# Start of DOCUMENT EXCERPT
Earnings (loss) Per Common Share
Basic loss per common share has been calculated based upon the weighted average number of common shares outstanding during the period in accordance with the ASC 260-10, “Earnings per Share”. Common stock equivalents are not used in the computation of loss per share, as their effect would be antidilutive. Diluted EPS includes the effect from potential issuance of common stock, including stock issuable pursuant to the assumed exercise of warrants and conversion of convertible notes and Class A Preferred Stock. Dilutive EPS is computed by dividing net income (loss) by the sum of the weighted average number of common stock outstanding, and the dilutive shares.
The following table summarizes the number of shares of common stock issuable pursuant to our convertible securities that were excluded from the diluted per share calculation because the effect of including these potential shares was antidilutive even though the exercise price could be less than the average market price of the common shares:
Year
Ended
Year
Ended
December 31,
December 31,
Series A Preferred Stock
1,408,825,375
1,500,000,000
Series B Preferred Stock
314,754
2,675,410
Series C Preferred Stock
747,540
Series D Preferred Stock
1,395,349
Convertible notes
20,000
20,000
Warrants
-
10,000,000
Potentially dilutive securities
1,411,303,018
1,512,695,410
Warrant Settlement
In July 2021 the Company entered into agreements with two entities relating to prior notes held by such entities. These agreements provide for the cancellation of all outstanding warrants and to purchase an aggregate of 5,700,000 shares of common stock of the Company.
Use of Estimates in the Preparation of Financial Statements
The preparation of financial statements in conformity with accounting principles generally accepted in the United States of America requires management to make estimates and assumptions that affect the reported amounts of assets and liabilities, the disclosure of contingent assets and liabilities at the date of the financial statements and the reported amounts of revenues and expenses during the reporting period. Actual results could differ from those estimates and assumptions.
Fair Value Measurements
On January 1, 2011, the Company adopted guidance which defines fair value, establishes a framework for using fair value to measure financial assets and liabilities on a recurring basis, and expands disclosures about fair value measurements. Beginning on January 1, 2011, the Company also applied the guidance to non-financial assets and liabilities measured at fair value on a non-recurring basis, which includes goodwill and intangible assets. The guidance establishes a hierarchy for inputs used in measuring fair value that maximizes the use of observable inputs and minimizes the use of unobservable inputs by requiring that the most observable inputs be used when available. Observable inputs are inputs that market participants would use in pricing the asset or liability developed based on market data obtained from independent sources. Unobservable inputs are inputs that reflect the Company’s assumptions of what market participants would use in pricing the asset or liability developed based on the best information available in the circumstances. The hierarchy is broken down into three levels based on the reliability of the inputs as follows:
Level 1 - Valuation is based upon unadjusted quoted market prices for identical assets or liabilities in accessible active markets.
# End of DOCUMENT EXCERPT
TASK: Echo the passage of the financial statement excerpt starting at "Use of Estimates" and ending at "estimates and assumptions.". The material after this text comes from a separate source.
# Start of RECORDS
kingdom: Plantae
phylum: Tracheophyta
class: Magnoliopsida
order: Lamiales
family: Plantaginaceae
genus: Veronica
# End of RECORDS
# Start of RECORDS
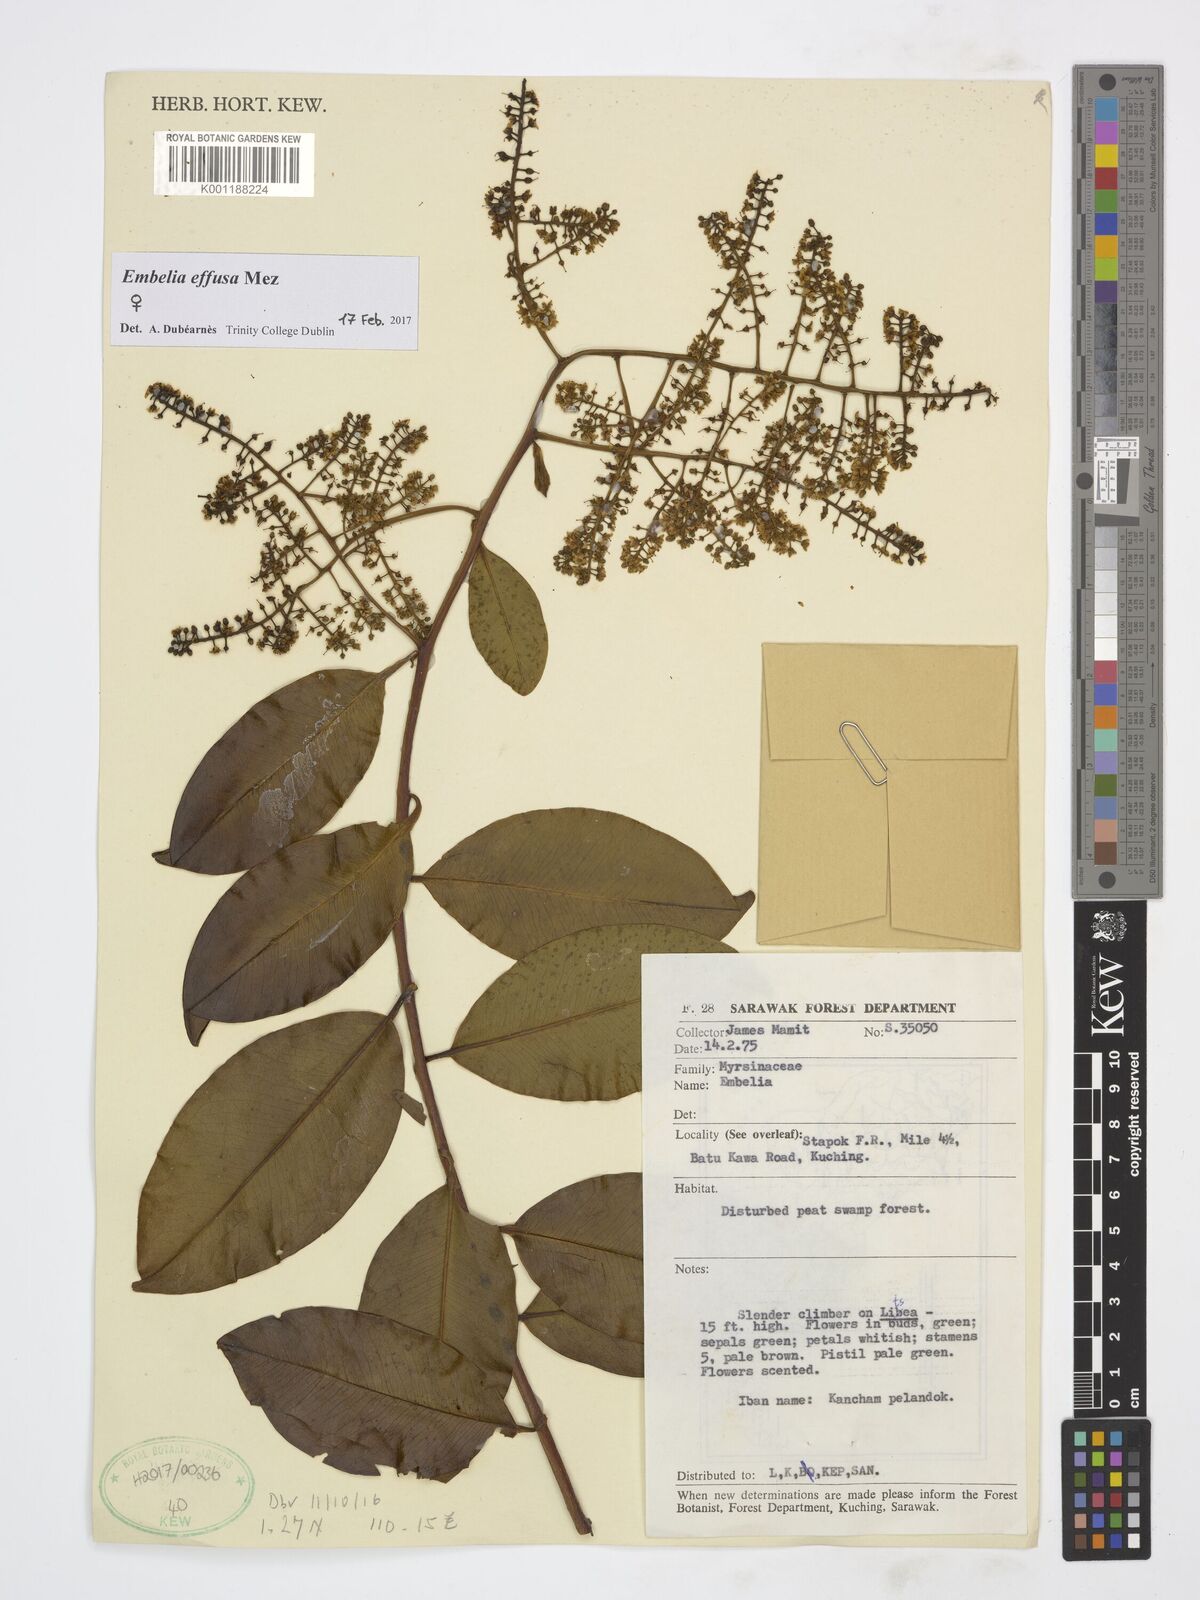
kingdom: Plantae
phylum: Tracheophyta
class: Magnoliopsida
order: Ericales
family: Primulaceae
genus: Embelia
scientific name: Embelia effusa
# End of RECORDS
# Start of RECORDS
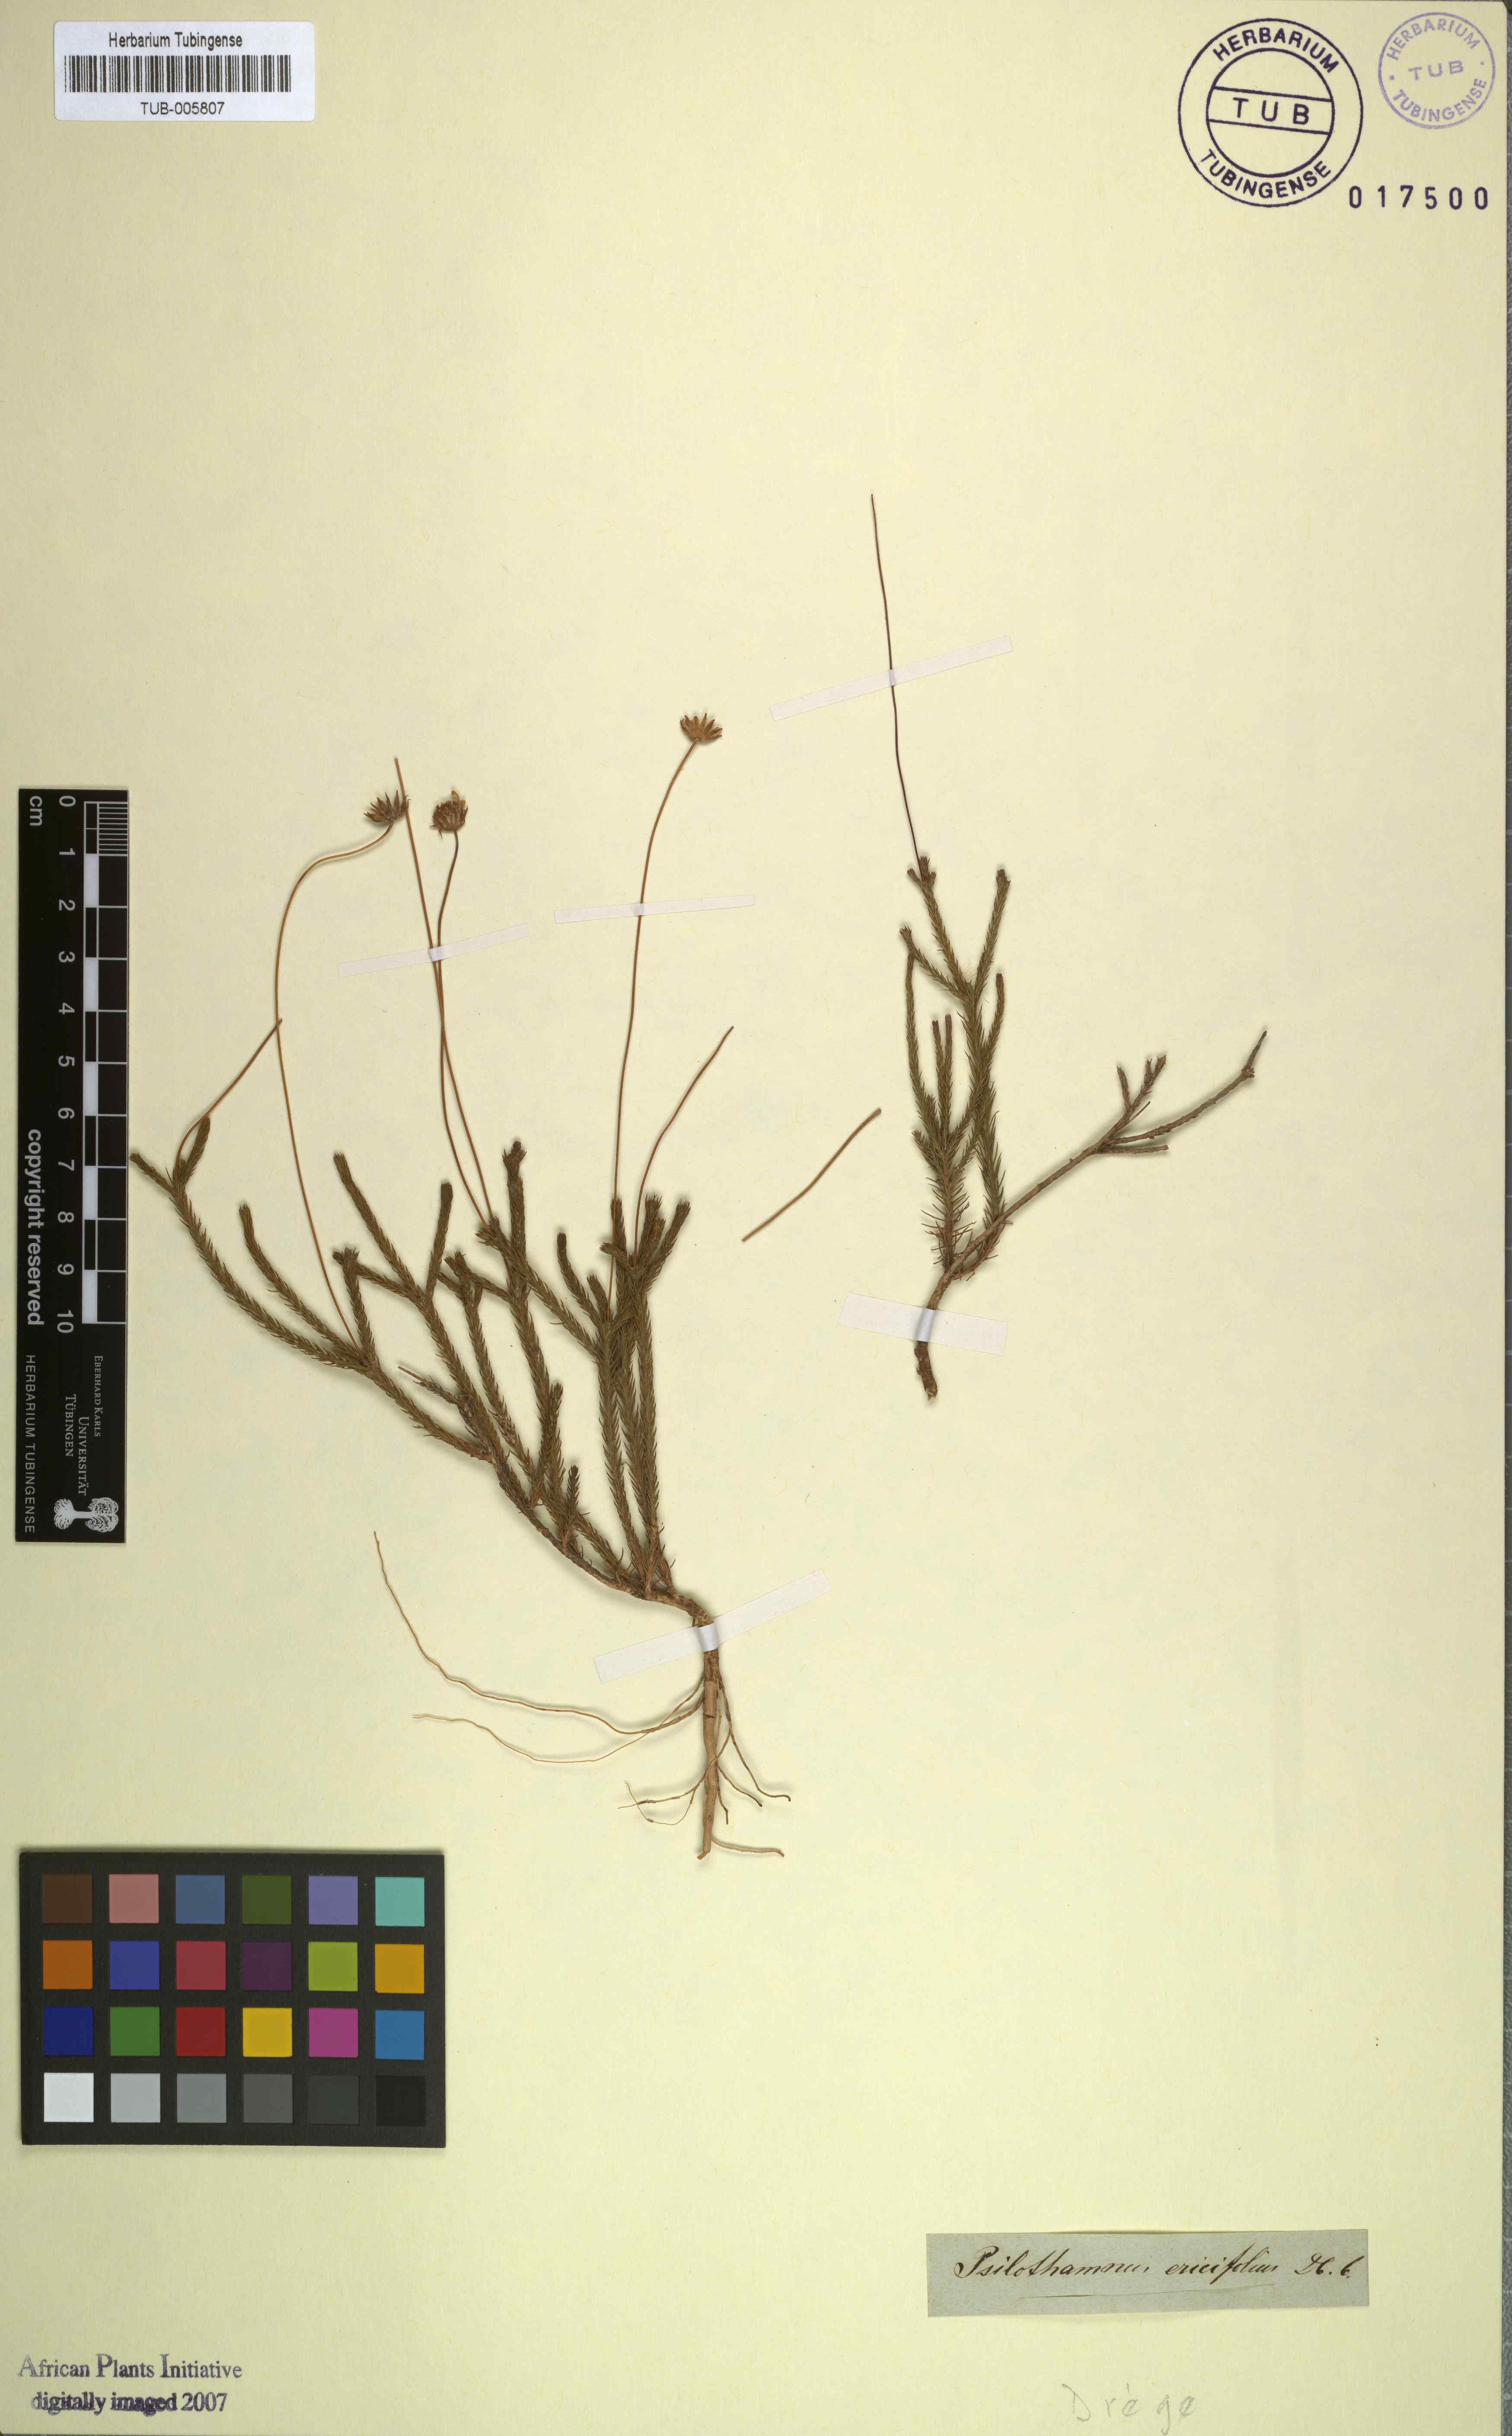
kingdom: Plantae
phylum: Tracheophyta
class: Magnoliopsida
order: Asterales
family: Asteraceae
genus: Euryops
# End of RECORDS
FULL RESPONSE:
Use of Estimates in the Preparation of Financial Statements
The preparation of financial statements in conformity with accounting principles generally accepted in the United States of America requires management to make estimates and assumptions that affect the reported amounts of assets and liabilities, the disclosure of contingent assets and liabilities at the date of the financial statements and the reported amounts of revenues and expenses during the reporting period. Actual results could differ from those estimates and assumptions.